BEGIN Given information

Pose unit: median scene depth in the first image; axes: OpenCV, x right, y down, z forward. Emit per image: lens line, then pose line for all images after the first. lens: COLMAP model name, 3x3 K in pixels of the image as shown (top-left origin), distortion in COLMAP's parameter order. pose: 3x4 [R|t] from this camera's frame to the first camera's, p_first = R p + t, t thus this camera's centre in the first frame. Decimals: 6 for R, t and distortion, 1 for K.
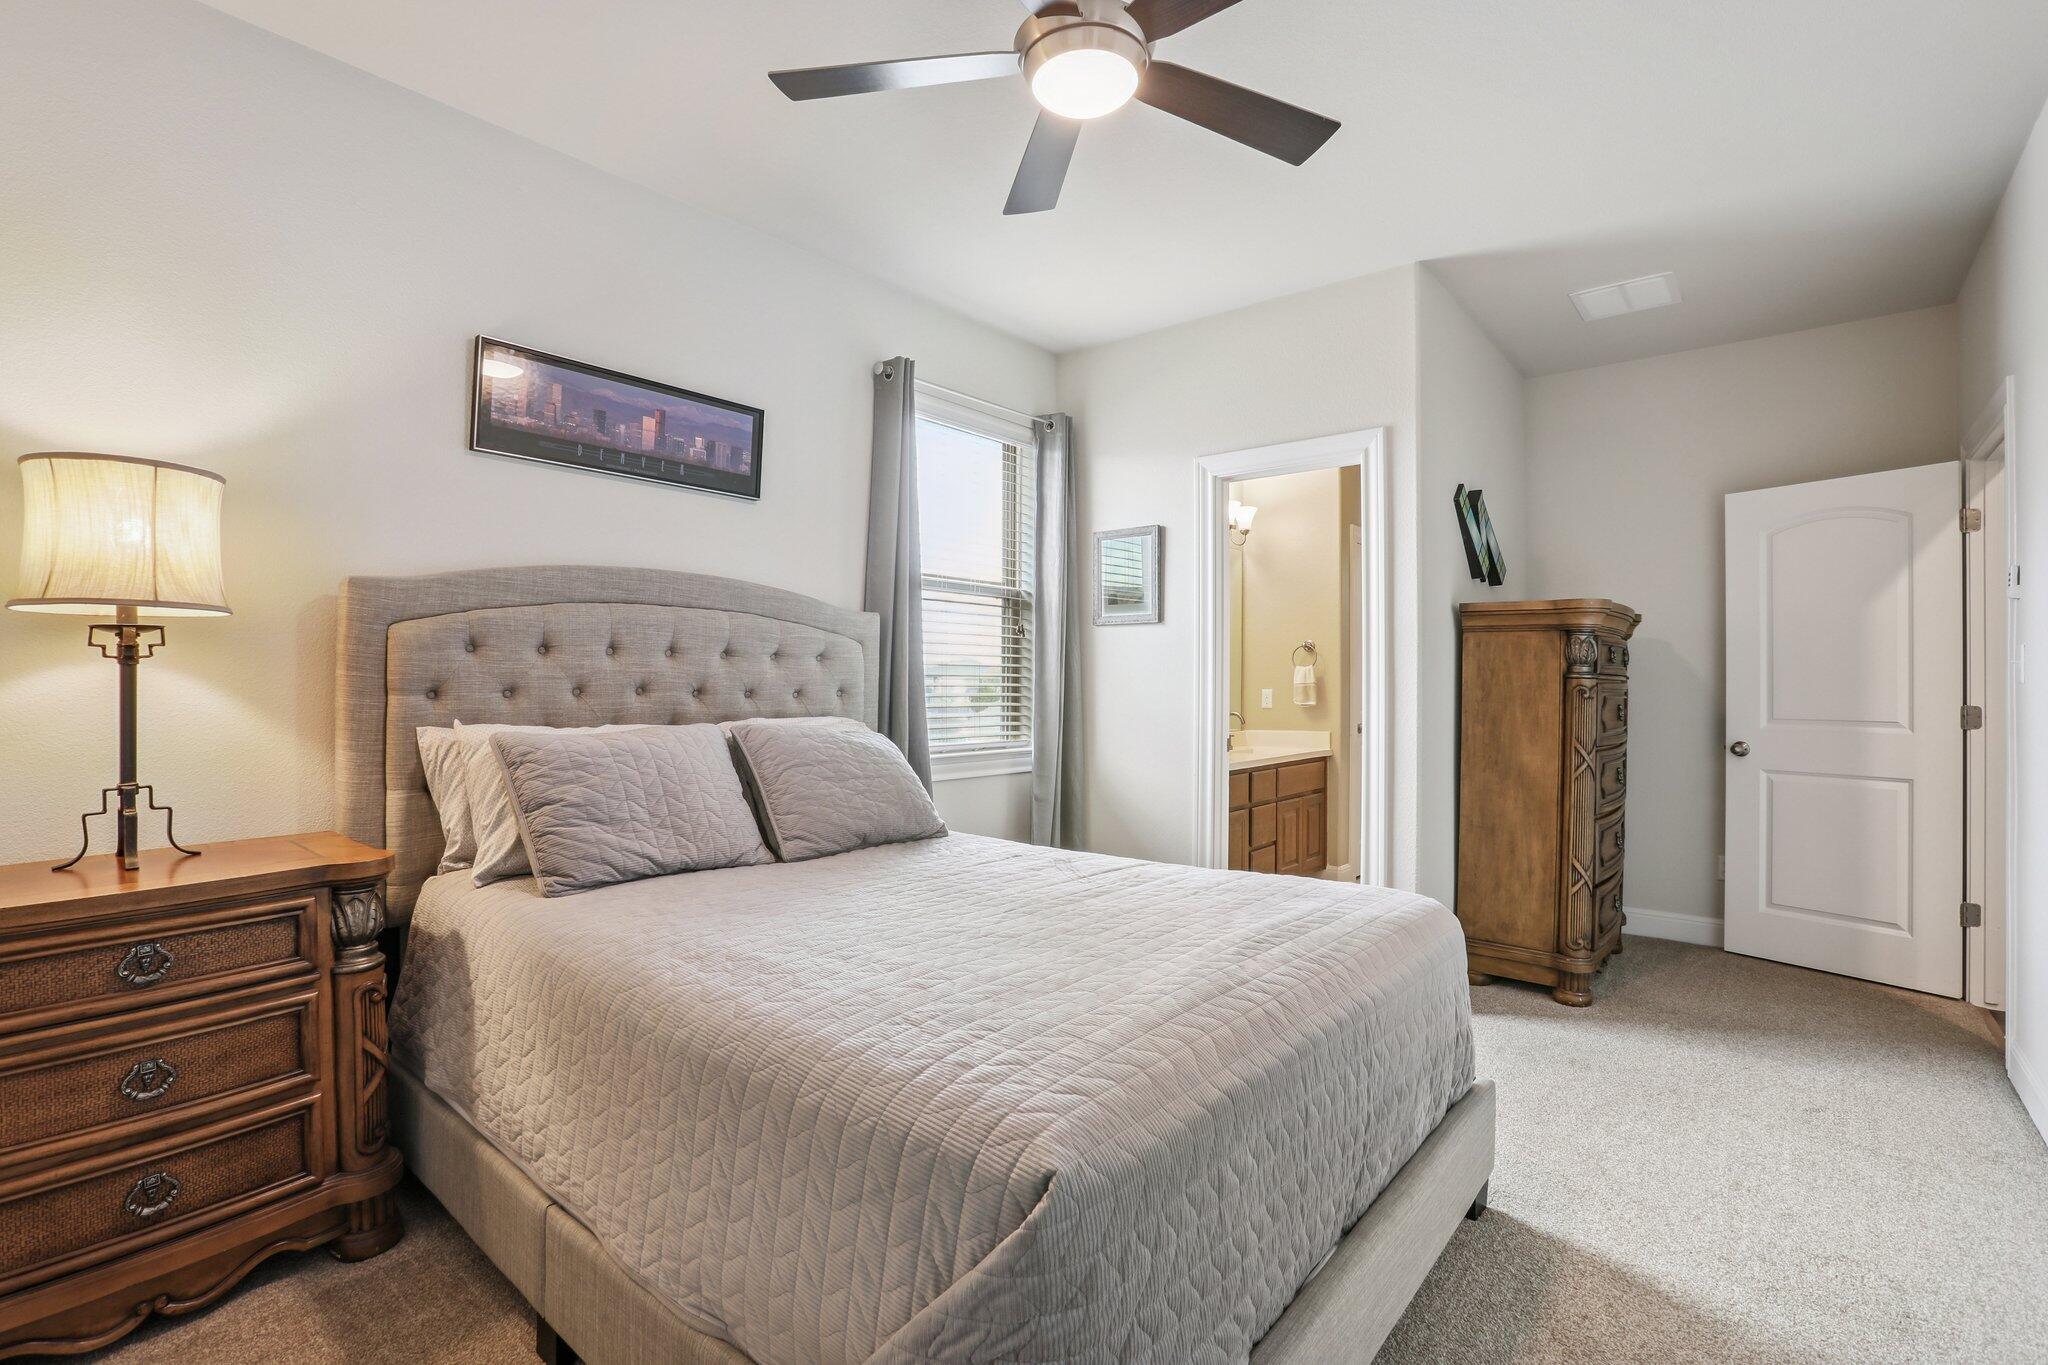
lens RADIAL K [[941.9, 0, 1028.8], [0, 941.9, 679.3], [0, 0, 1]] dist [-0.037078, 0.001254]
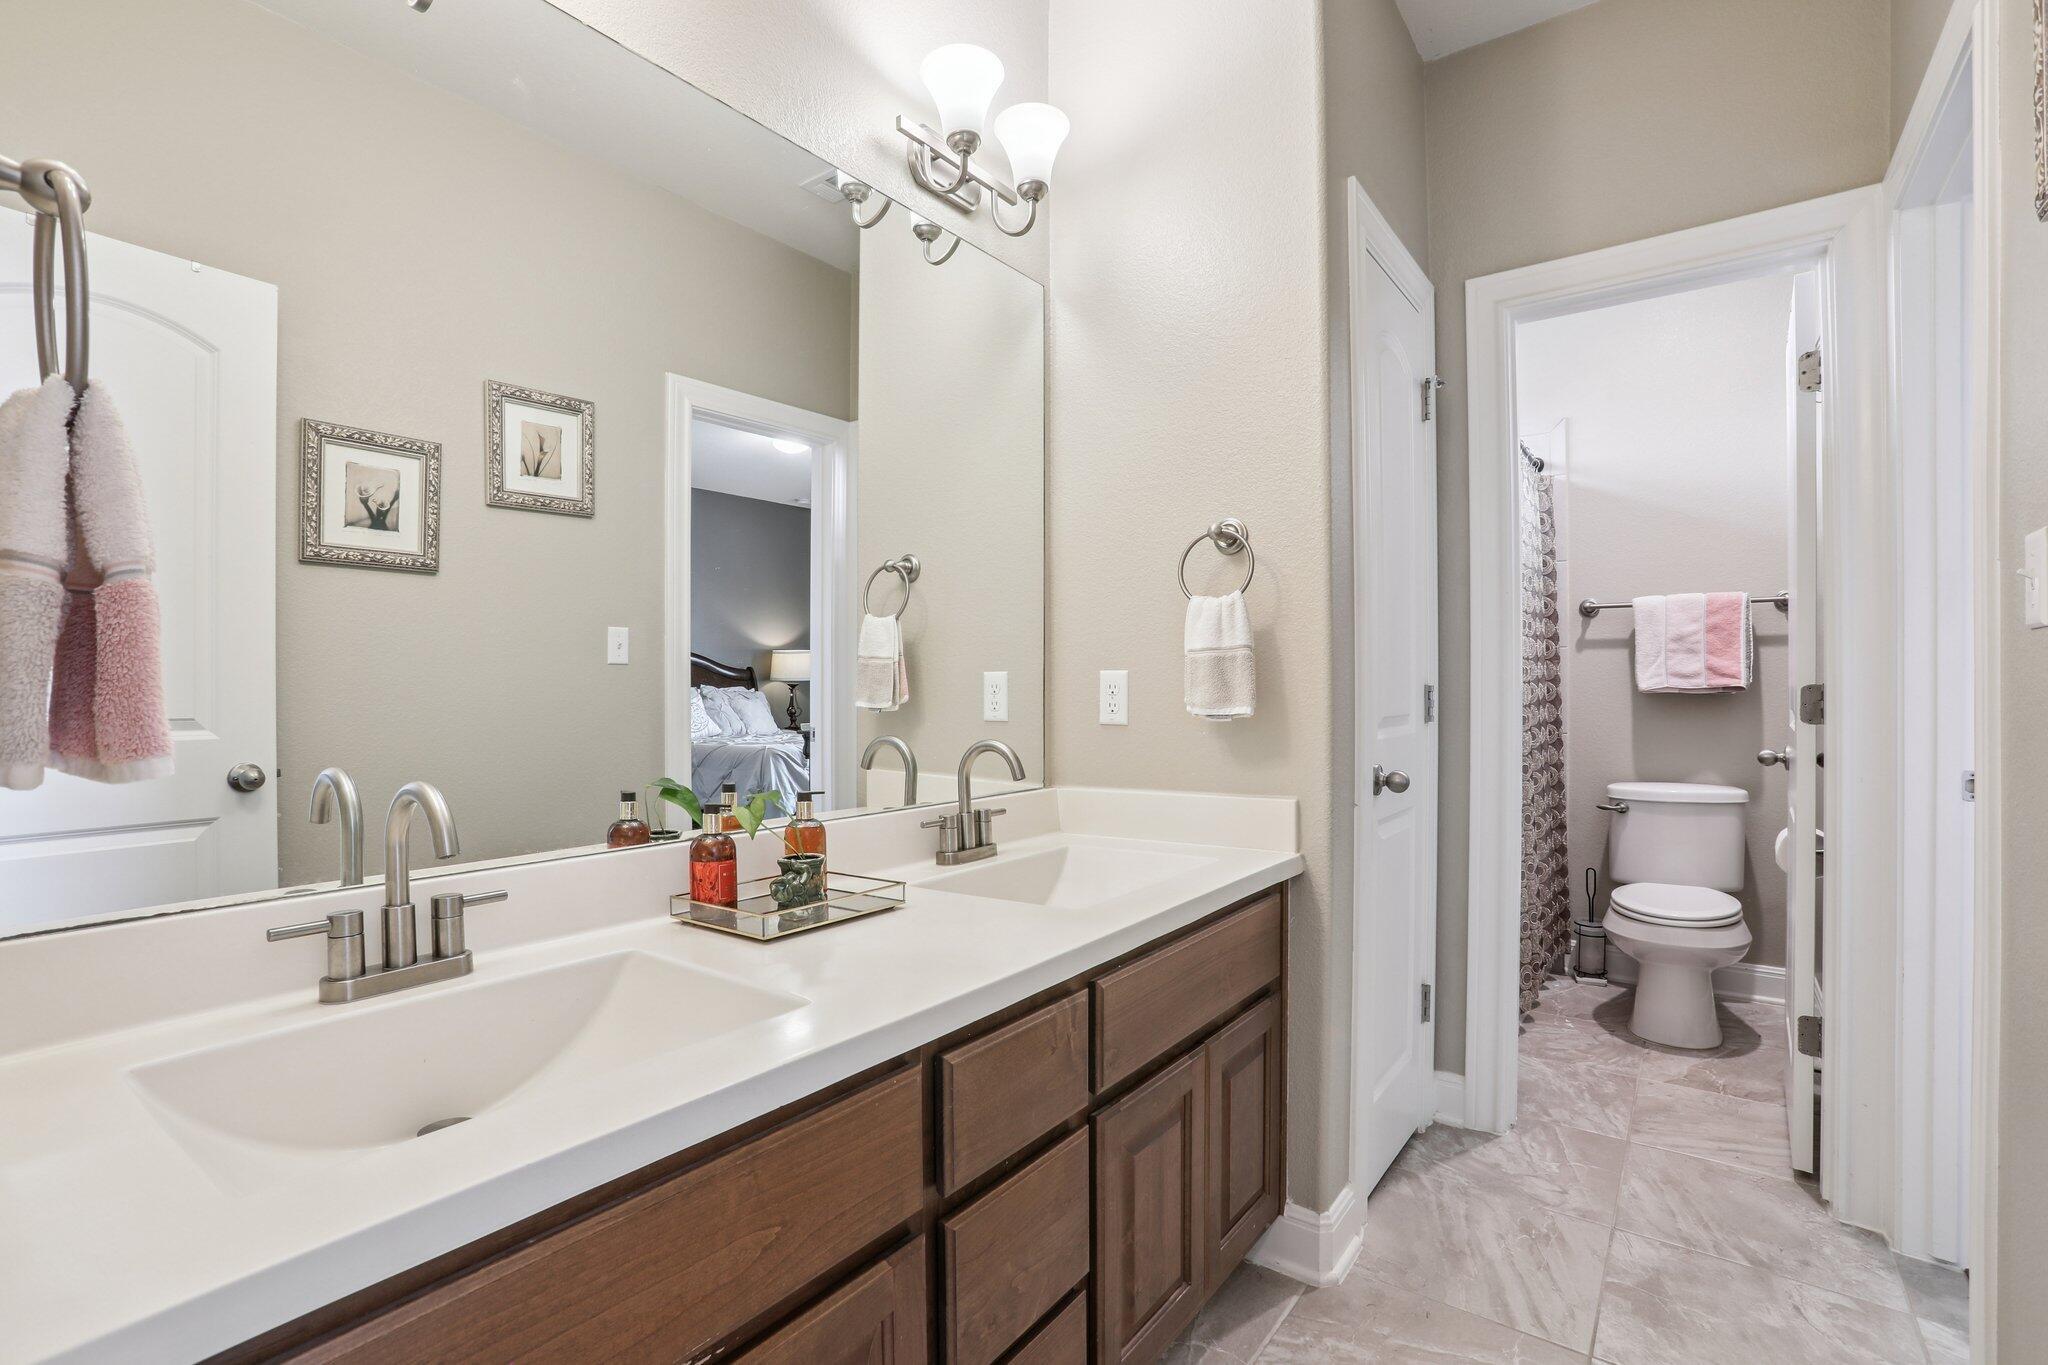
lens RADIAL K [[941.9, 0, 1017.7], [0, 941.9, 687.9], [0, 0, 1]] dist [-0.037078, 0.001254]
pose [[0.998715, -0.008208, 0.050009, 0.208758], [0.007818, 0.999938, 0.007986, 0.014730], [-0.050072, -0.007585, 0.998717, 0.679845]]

END Given information

** Work order **
Reproduce all of the data with "median" swapped for "mean" wherever it occurs and everything else left unchanged. Leave the pictures out.

** Your solution **
Pose unit: mean scene depth in the first image; axes: OpenCV, x right, y down, z forward. Emit per image: lens line, then pose line for all images after the first. lens: COLMAP model name, 3x3 K in pixels of the image as shown (top-left origin), distortion in COLMAP's parameter order. pose: 3x4 [R|t] from this camera's frame to the first camera's, p_first = R p + t, t thus this camera's centre in the first frame. Decimals: 6 for R, t and distortion, 1 for K.
lens RADIAL K [[941.9, 0, 1028.8], [0, 941.9, 679.3], [0, 0, 1]] dist [-0.037078, 0.001254]
lens RADIAL K [[941.9, 0, 1017.7], [0, 941.9, 687.9], [0, 0, 1]] dist [-0.037078, 0.001254]
pose [[0.998715, -0.008208, 0.050009, 0.208758], [0.007818, 0.999938, 0.007986, 0.014730], [-0.050072, -0.007585, 0.998717, 0.679845]]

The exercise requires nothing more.